__What to do__.
Pick out the lines below that contain the string "Anak" and copy them all.

__Records supplied__.

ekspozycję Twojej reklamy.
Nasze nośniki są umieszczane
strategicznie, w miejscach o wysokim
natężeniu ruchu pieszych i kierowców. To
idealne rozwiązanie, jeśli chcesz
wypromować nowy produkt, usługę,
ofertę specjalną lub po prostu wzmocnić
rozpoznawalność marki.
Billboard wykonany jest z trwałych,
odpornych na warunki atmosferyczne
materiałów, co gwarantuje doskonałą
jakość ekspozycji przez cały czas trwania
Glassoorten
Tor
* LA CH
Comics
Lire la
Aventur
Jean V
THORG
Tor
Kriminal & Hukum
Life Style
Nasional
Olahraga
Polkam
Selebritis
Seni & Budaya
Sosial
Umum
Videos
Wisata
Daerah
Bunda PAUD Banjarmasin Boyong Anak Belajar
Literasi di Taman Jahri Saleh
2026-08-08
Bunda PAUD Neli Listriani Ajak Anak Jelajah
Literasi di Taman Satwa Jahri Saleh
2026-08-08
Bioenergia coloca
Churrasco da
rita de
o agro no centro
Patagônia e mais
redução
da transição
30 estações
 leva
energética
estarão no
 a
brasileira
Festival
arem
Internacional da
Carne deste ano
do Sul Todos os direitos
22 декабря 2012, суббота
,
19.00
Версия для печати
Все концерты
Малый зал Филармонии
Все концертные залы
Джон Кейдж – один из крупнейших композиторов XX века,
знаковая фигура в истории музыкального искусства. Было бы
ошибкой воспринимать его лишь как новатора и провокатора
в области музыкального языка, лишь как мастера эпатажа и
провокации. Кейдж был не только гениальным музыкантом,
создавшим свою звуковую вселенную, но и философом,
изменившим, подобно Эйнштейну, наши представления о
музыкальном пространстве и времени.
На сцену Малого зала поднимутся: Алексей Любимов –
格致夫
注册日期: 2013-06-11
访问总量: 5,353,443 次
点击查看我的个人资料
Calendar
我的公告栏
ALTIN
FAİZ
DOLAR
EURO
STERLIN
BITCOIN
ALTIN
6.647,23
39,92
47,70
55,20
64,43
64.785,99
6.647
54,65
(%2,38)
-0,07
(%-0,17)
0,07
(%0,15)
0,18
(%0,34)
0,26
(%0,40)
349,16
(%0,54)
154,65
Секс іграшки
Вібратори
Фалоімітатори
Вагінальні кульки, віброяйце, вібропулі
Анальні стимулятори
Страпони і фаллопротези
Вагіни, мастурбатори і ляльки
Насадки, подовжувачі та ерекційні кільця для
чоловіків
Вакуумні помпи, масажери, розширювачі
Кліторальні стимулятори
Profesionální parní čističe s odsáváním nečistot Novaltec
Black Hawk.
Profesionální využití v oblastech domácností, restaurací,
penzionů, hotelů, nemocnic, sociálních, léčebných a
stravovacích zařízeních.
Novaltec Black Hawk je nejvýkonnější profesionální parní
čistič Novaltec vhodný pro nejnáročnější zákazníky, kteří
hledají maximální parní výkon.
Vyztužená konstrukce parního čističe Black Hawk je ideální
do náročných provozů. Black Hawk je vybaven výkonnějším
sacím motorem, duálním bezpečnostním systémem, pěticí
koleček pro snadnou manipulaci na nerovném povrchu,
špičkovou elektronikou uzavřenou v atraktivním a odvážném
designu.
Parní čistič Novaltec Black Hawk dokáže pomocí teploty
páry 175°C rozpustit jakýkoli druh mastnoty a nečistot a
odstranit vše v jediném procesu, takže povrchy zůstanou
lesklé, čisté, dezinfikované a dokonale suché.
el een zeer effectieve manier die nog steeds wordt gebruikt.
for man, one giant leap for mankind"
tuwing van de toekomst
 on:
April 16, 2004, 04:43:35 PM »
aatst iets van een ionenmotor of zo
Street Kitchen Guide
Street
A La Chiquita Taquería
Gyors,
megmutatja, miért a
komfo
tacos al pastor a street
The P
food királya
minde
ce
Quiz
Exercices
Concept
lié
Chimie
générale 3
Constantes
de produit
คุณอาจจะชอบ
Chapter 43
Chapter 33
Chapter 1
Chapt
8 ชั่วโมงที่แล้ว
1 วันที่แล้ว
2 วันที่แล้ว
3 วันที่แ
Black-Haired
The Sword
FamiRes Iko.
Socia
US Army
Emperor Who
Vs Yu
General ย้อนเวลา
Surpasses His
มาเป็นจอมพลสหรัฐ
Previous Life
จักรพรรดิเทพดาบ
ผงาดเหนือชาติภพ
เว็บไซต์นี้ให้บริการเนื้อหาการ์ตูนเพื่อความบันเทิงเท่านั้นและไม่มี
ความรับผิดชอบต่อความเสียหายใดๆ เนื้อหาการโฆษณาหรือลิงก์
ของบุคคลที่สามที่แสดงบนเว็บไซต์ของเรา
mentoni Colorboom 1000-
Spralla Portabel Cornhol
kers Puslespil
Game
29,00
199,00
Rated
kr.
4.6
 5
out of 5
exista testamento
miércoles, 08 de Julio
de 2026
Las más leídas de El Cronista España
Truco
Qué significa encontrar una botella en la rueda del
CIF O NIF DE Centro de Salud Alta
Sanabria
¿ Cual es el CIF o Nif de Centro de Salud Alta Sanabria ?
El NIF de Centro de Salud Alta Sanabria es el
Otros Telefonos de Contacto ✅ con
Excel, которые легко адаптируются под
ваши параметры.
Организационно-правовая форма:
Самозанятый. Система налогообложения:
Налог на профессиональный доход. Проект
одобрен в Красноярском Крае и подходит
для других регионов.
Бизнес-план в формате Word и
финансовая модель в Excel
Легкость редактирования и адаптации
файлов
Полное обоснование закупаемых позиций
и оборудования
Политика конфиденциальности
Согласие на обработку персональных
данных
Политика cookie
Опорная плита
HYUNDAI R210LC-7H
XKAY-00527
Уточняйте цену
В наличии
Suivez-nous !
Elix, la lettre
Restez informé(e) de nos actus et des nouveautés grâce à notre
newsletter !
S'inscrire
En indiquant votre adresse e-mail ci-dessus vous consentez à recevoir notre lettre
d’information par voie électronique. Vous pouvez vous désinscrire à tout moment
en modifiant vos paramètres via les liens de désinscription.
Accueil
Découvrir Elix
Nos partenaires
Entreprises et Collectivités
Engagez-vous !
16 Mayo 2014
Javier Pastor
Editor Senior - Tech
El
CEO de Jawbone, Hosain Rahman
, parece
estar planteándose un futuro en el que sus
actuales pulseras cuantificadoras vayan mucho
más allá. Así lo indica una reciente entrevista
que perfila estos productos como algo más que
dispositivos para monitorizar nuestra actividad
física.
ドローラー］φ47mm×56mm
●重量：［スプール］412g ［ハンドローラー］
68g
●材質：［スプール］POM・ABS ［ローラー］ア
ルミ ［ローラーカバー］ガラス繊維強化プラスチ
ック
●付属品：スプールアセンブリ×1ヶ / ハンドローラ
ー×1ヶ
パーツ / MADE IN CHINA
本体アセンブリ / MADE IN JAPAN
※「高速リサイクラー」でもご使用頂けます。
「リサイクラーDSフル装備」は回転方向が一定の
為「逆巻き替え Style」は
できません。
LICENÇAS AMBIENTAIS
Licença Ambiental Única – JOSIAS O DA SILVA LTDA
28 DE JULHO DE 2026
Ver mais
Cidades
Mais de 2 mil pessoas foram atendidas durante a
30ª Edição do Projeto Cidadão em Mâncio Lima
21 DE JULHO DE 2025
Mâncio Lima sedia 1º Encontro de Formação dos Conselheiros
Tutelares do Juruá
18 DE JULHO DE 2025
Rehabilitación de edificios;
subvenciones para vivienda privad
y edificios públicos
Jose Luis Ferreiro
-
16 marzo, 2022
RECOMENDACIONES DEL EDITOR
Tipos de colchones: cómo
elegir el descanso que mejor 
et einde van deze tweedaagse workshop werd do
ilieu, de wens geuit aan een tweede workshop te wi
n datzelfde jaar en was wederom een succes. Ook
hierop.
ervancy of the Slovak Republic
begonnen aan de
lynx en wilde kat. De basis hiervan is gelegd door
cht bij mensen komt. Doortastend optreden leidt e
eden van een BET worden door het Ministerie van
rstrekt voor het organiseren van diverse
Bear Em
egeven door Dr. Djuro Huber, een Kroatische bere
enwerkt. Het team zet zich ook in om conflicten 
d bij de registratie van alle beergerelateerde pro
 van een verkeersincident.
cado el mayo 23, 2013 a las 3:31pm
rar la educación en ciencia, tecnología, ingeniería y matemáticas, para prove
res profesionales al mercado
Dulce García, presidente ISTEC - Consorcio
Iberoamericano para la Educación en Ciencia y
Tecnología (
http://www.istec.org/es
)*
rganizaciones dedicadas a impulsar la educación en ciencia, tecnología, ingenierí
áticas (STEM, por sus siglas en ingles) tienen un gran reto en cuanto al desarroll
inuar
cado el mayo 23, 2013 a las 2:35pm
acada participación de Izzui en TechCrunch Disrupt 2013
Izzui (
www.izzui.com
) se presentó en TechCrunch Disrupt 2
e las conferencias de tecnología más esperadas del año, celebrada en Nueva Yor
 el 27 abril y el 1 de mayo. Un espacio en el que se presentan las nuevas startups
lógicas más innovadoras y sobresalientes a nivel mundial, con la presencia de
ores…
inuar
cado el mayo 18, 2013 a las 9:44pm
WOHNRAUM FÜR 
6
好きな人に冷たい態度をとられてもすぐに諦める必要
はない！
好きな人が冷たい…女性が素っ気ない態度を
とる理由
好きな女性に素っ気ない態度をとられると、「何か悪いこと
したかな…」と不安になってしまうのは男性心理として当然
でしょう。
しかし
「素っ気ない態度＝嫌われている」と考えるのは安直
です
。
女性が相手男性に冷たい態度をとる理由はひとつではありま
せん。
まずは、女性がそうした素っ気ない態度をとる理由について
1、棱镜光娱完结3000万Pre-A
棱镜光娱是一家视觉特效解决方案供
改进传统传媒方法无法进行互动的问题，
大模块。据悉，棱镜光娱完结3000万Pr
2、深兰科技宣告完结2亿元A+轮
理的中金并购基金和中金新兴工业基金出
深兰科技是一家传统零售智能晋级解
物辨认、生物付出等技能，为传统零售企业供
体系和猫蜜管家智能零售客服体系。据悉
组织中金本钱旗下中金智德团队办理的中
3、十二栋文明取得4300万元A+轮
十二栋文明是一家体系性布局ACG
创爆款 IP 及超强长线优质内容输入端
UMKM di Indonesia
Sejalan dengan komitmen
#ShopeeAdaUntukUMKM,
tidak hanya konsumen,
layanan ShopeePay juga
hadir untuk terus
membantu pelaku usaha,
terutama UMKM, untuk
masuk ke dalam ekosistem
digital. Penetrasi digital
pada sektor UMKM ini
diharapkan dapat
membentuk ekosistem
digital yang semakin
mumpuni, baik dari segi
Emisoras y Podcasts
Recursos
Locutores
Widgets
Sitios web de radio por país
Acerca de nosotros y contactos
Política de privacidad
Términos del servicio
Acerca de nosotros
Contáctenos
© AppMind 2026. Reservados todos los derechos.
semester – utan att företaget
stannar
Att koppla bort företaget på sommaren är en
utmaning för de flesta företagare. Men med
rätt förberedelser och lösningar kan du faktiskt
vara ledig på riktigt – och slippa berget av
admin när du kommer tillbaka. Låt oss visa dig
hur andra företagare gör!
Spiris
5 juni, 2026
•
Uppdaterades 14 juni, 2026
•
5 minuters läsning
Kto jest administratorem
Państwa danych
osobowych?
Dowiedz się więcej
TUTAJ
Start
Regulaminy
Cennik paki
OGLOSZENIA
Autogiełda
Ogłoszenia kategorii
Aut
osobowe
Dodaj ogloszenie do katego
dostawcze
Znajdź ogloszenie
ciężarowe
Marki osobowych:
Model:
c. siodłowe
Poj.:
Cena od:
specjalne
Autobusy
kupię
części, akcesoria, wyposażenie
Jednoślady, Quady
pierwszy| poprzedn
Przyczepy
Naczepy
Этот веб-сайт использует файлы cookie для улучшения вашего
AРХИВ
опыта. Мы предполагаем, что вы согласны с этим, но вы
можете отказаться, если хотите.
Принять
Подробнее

__Exercise output__.
Bunda PAUD Banjarmasin Boyong Anak Belajar
Bunda PAUD Neli Listriani Ajak Anak Jelajah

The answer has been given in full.